**Exercise inputs**
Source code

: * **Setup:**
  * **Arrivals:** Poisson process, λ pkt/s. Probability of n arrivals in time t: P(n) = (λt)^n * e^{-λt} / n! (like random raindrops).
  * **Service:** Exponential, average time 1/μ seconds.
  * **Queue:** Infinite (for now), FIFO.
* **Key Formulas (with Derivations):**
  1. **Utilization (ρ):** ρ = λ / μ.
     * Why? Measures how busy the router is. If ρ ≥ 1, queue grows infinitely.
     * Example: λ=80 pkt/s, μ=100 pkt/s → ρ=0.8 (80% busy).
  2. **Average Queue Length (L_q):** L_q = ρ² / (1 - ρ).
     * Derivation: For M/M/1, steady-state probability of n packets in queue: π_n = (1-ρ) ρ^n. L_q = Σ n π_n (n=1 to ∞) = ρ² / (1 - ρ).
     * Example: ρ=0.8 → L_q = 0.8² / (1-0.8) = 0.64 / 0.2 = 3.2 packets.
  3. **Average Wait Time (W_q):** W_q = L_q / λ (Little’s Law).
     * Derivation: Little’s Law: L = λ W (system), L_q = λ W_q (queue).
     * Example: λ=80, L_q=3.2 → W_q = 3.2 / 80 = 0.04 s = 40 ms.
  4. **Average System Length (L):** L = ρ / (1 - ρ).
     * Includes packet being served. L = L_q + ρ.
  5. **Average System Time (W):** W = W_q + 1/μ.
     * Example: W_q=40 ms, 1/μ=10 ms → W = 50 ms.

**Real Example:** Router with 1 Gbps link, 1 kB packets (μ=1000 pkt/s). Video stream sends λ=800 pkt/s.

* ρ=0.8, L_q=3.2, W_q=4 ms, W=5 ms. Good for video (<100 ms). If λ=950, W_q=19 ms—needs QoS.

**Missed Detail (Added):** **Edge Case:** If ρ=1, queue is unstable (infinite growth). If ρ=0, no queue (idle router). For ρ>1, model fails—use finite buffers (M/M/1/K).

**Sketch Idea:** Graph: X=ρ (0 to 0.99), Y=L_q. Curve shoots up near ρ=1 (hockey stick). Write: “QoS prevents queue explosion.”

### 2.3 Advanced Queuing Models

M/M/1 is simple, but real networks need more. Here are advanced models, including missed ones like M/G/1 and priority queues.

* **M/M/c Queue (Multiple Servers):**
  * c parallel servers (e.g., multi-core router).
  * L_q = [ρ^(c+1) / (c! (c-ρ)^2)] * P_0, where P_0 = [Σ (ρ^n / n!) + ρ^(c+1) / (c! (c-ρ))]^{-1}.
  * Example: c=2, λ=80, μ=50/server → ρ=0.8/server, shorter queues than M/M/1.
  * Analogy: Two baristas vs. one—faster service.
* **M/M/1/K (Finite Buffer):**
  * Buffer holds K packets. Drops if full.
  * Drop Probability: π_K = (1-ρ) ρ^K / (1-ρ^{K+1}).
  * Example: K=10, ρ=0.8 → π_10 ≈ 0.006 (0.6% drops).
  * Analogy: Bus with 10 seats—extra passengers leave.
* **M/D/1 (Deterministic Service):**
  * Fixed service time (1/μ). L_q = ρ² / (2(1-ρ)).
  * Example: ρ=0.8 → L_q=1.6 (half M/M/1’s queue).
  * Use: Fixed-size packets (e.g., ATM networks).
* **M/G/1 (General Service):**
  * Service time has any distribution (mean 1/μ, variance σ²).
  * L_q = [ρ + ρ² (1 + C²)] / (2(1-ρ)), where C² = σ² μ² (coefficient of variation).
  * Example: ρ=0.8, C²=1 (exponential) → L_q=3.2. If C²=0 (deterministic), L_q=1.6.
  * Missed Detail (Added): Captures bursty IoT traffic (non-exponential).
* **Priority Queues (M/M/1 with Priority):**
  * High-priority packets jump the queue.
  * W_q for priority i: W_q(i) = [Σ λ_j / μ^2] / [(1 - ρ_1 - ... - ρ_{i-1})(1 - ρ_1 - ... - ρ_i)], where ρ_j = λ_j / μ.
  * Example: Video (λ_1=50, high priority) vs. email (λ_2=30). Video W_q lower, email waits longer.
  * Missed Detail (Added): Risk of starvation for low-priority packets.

**Exercise objective**
Look through the listing above and copy each line with the word "Added" in it.

**Response to this exercise**
**Missed Detail (Added):** **Edge Case:** If ρ=1, queue is unstable (infinite growth). If ρ=0, no queue (idle router). For ρ>1, model fails—use finite buffers (M/M/1/K).
  * Missed Detail (Added): Captures bursty IoT traffic (non-exponential).
  * Missed Detail (Added): Risk of starvation for low-priority packets.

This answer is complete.